Here's some examples, mind you these scans are _damn near_ what I got straight from the lab save for resizing and a little bit of liquify. The color is unchanged. Available light, no reflectors, no lights, just exposing for the shadows-ish

*Ektar 100 @ 50*












*Fuji 400h @ 200*






And a little test I did:


----------



## thepaulreid (Feb 6, 2012)

Overread, proteus, maris, Compur and Switch fx. Thanks for your replies and information! I feel I need to add more detail. First up thanks for visiting my gallery. To be fair to the rolleicord there are a lot of steps of user input , or error, before a shot is done. I have no light meter so exposures are hit and miss, my developing is still in early days also. So to blame the cord for my images is unfair. The images on my gallery have been scanned with an epson v500 @2200 and made better with lightroom often sorting exposure and and increasing contrast for more punch.So what I am after is more detail and sharpness. I would like my subjects to stand out of the image more. I think the cord gives a more even and softer detail to subject and background. I also like metal beasts. Can the rb67 be used in the field?? Our does anyone do it?Switch, your images are beautiful, what lens did you use fro the shots with the lens flair? Well done. I hate using lightroom to tweak my images! Digisix on the way though.

OK - I am swaying more towards the 645 for portability. There seem to be lots of versions. Ideally, I would like to have a spot metering option built in so I can expose correctly from the off. Did they have this option? and if yes was it any good? It would be great to have an exposure bar in the viewfinder!, apart from that, not sure what else...!

Can't wait to hear what you all think!

Thanks

Paul


----------



## Sw1tchFX (Feb 6, 2012)

Thanks! And I hate having to fix images all the time too unless I want to. The only lens I have for the Mamiya is the 80mm f/2.8AF, and these were all shot with it wide open. They make an 80mm 1.9 that just destroys backgrounds, but doesn't have the crispness or edge of the 2.8. 

The 645 AFD has spot and average, and is trivial to use. Instead of giving you a bar though, it tells you how far off from "normal" you are in stops. For example, if I've got something backlit and expose for the shadows, the meter will say 0.0, but when I point the camera back up at the subject, it may say -4.5...It's a little different, but really easy to comprehend. I wouldn't say it's worse or better than the typical bar you get in AF SLR's.

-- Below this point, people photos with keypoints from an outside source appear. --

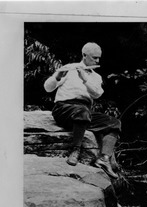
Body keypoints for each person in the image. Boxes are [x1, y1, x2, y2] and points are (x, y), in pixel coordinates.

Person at [44, 42, 121, 179]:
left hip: (83, 112)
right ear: (84, 55)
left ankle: (104, 158)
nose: (97, 61)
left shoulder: (96, 77)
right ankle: (75, 150)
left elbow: (97, 94)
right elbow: (48, 88)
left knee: (114, 122)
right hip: (63, 109)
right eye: (94, 58)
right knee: (82, 112)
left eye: (98, 58)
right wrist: (57, 76)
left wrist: (85, 79)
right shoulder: (69, 68)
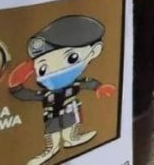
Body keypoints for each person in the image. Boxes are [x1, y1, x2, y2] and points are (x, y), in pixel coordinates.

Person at [8, 15, 117, 165]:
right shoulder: (45, 93)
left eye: (71, 58)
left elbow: (86, 82)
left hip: (70, 109)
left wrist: (99, 87)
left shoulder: (74, 84)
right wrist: (17, 82)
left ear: (94, 51)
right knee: (51, 131)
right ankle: (51, 149)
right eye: (42, 69)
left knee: (70, 124)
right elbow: (24, 94)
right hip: (51, 114)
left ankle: (72, 138)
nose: (53, 72)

The AFD also has data or date imprinting, a motor drive built in, can shoot digital with some Phase One backs, and has a little bit different meter functionality than the AF. If I had to do it all over again and couldn't afford a Contax 645, I'd get another one.


----------



## Josh66 (Feb 6, 2012)

You need some new 'film rocks' example photos, Switch.  I've seen that girl a million times already (not complaining though), lol!


----------



## harriknight (Feb 6, 2012)

Sw1tchFX said:


> And a little test I did:



Wow, the Fuji looks so flat next to Ektar, haha.


----------



## Sw1tchFX (Feb 6, 2012)

O|||||||O said:


> You need some new 'film rocks' example photos, Switch.  I've seen that girl a million times already (not complaining though), lol!


I do.  I should have a ton more once this spring hits though! The sun just sets so early up here during the winter. 4-4:30pm and it's dark. Especially when it's raining.


----------



## thepaulreid (Feb 9, 2012)

Just bought a Mamiya 645 pro tl on ebay! wahooooooooooo!  Thanks for all your help.


----------



## thepaulreid (Feb 22, 2012)

Turned up yesterday. I have a shoot today so will try this beast out!


----------